広島大学スマートシティー共創コンソーシアムでは日産自動車を始めとする企業から講師を派遣し、学生にカーボンニュートラルを推進するビジネスについて学ぶ機会を提供する。現在、100人以上の学生が受講しているという。
プライベートではEVに乗っており、現在はライドシェア導入を推進する小泉進次郎氏。EVとライドシェアの導入議論に共通するのは、「使ったことがないと良さが理解されにくい」という点だと紹介した。どちらも、使ったことのない人からデメリットや懸念など実態に基づかない意見が出るため、理解を得るのが難しいという。

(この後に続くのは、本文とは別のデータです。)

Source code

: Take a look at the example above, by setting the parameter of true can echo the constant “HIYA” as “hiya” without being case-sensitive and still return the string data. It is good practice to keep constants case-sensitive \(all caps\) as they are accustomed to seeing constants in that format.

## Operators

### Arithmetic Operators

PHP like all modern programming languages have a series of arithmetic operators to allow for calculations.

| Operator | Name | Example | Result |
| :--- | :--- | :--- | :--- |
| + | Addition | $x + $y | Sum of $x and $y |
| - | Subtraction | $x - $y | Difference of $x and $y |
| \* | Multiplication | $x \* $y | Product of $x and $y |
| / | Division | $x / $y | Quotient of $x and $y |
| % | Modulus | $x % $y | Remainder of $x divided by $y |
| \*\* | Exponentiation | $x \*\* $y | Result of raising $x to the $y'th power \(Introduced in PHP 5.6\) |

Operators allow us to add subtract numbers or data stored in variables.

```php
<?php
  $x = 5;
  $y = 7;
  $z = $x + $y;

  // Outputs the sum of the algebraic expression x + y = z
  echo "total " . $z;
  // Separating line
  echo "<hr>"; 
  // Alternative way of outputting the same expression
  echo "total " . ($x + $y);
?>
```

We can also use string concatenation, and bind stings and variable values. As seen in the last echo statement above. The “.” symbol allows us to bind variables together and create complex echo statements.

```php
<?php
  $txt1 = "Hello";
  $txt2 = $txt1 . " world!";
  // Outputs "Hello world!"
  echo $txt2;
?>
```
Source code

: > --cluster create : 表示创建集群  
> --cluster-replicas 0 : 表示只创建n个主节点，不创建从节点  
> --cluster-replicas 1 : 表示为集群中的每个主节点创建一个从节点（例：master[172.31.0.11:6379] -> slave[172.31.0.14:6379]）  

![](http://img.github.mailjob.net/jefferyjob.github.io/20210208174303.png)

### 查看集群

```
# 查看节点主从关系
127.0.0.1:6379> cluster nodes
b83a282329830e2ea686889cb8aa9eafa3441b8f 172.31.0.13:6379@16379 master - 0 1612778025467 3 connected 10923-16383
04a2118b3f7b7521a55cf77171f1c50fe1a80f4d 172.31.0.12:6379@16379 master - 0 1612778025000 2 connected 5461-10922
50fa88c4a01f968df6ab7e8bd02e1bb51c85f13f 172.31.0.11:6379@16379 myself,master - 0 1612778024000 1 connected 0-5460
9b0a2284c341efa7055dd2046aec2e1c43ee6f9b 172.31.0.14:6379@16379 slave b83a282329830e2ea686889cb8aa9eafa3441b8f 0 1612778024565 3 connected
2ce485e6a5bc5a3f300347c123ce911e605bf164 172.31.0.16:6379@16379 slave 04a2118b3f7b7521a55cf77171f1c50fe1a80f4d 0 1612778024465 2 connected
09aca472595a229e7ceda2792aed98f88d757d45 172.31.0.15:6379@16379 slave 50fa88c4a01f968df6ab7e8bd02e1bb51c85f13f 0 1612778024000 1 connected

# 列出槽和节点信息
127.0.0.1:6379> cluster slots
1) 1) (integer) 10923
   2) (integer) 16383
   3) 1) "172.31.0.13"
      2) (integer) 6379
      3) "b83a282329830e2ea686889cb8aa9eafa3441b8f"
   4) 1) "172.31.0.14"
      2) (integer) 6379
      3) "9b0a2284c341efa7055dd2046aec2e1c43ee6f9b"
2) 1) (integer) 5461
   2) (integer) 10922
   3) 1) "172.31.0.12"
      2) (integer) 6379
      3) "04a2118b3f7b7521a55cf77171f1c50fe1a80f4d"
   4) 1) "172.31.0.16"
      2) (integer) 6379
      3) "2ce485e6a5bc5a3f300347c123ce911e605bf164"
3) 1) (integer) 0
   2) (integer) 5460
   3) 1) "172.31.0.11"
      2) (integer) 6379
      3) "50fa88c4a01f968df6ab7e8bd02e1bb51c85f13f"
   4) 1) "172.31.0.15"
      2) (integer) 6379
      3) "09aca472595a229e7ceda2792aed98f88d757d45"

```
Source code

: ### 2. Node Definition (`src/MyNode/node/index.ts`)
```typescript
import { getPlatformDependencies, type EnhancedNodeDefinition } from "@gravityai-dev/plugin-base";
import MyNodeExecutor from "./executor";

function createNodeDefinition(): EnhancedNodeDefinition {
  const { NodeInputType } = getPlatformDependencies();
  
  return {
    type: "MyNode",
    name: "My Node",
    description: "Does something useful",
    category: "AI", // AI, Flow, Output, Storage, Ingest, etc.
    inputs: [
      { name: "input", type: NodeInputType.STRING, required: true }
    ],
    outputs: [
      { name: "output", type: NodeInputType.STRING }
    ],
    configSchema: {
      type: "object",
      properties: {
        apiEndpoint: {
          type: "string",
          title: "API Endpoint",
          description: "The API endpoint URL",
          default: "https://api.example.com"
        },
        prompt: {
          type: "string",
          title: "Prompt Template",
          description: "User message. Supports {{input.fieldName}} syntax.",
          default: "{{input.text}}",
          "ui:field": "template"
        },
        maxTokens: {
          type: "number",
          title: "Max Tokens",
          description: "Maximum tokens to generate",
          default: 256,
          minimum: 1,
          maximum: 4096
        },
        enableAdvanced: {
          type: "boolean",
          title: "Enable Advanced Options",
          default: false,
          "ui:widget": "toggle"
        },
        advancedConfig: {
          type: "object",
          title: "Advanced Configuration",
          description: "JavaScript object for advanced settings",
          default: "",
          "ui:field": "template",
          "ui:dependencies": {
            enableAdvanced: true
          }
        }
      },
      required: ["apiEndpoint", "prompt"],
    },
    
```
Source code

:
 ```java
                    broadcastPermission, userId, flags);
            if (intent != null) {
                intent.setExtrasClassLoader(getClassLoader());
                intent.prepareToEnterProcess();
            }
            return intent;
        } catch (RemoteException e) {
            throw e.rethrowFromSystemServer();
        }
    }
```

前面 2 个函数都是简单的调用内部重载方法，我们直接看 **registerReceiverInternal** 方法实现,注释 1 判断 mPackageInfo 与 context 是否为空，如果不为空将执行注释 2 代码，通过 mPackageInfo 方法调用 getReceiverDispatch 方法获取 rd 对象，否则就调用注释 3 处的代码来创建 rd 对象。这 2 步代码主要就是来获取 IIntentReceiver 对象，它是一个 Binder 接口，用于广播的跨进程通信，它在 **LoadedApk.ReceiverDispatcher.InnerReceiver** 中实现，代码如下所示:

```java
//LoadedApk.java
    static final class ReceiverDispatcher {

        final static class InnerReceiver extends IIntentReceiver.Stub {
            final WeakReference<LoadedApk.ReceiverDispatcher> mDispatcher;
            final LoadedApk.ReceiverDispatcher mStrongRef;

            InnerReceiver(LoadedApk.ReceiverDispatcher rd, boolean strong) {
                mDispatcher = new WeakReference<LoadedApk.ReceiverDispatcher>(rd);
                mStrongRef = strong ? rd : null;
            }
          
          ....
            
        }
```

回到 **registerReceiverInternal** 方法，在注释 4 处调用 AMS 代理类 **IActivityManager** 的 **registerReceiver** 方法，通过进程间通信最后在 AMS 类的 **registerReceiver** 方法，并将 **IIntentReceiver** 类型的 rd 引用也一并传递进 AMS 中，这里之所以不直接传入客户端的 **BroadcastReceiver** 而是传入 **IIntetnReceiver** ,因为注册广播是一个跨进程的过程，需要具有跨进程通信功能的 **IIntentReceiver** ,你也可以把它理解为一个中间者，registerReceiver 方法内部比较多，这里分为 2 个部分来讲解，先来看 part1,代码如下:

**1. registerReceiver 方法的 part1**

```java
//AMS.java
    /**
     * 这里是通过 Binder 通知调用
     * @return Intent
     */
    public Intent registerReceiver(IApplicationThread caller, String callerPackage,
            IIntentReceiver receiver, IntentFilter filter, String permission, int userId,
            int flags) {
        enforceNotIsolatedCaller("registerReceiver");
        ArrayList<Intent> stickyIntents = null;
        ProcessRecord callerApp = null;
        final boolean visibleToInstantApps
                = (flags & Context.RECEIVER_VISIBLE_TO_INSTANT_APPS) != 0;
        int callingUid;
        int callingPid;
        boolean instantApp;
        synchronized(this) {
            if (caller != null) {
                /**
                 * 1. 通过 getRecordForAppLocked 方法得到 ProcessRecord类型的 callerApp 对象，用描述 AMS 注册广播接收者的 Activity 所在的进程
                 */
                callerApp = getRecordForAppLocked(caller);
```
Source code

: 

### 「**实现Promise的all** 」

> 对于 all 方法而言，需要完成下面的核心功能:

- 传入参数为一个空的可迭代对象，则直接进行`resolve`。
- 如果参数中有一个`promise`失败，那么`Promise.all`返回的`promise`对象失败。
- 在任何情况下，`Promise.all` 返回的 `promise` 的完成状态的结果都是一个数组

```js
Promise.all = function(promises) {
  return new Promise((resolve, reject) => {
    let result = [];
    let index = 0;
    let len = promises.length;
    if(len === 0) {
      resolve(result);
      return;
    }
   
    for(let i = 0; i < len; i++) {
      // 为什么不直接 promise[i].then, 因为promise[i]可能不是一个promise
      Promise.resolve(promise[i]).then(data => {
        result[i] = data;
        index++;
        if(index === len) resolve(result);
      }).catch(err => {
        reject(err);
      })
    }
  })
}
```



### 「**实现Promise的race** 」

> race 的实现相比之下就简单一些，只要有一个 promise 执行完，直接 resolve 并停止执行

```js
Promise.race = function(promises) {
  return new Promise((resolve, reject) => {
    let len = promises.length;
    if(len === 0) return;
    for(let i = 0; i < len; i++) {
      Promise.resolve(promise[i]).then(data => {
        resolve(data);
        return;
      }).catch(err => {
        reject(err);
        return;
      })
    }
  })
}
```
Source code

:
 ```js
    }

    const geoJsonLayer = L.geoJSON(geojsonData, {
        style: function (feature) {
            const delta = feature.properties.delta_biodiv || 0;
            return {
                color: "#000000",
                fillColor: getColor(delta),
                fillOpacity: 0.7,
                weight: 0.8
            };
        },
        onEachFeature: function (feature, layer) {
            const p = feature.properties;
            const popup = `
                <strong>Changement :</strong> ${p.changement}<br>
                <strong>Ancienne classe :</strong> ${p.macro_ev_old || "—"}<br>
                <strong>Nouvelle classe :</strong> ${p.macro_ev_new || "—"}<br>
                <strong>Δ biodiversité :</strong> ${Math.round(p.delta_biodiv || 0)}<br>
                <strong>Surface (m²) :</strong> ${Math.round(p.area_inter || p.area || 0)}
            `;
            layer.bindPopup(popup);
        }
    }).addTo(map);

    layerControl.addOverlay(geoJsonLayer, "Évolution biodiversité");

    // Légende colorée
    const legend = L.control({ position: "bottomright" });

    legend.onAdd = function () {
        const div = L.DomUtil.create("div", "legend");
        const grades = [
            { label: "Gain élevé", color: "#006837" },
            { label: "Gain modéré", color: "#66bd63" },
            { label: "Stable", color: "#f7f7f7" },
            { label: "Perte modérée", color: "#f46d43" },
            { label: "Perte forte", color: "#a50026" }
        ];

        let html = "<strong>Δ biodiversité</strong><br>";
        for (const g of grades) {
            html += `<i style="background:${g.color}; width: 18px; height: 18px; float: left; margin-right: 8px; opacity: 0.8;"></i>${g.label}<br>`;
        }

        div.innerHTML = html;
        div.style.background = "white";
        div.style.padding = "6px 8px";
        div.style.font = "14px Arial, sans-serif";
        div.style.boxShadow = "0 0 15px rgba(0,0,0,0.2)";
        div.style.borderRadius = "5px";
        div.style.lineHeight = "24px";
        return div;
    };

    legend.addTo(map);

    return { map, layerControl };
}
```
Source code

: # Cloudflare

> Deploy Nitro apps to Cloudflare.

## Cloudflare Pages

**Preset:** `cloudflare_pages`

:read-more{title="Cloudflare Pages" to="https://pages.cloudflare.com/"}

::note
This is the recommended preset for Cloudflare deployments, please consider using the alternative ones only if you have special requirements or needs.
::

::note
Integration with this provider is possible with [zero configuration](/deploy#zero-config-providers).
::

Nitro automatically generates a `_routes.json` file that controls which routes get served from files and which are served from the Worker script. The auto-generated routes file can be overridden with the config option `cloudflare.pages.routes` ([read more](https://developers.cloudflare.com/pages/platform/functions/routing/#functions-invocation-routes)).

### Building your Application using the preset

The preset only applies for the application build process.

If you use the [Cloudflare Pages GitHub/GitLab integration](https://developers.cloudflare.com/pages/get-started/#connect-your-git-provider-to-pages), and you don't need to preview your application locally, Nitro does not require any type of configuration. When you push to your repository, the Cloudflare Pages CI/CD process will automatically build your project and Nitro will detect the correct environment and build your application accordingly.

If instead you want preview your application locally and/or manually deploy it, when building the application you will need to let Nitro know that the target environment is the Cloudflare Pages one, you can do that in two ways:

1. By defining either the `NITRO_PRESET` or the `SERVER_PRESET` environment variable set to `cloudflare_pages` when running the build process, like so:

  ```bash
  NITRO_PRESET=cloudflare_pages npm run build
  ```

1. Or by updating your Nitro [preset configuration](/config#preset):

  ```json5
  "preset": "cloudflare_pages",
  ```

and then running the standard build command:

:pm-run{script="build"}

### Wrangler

クルマの用途によっては走行距離の長さにこだわる必要がないことや、使い方を分析すれば充電時間を確保できることなど、当たり前の事実が伝わっていないためにEV普及が遅れていると語った。不安や懸念でEVを使わない人に使ってもらうには、「EVを配布するくらいのことが必要なのではないか」(小泉氏)とアイデアも述べた。さらに、社用車1000台を全てEVにした企業が年間5000万円の燃料コスト削減に成功した例に触れ、社用車を使う企業がEVシフトに参加する意義や経済合理性を訴えた。
EVは、環境問題の解決策としてだけでなく、自動車産業が日本の稼ぎ頭であり続けるために重要だとしている。日本のEVが世界で売れるかどうか、世界で競争力を失わずにいられるかどうかがカギを握ると見込む。それを政治としてもけん引しなければならないと決意を示した。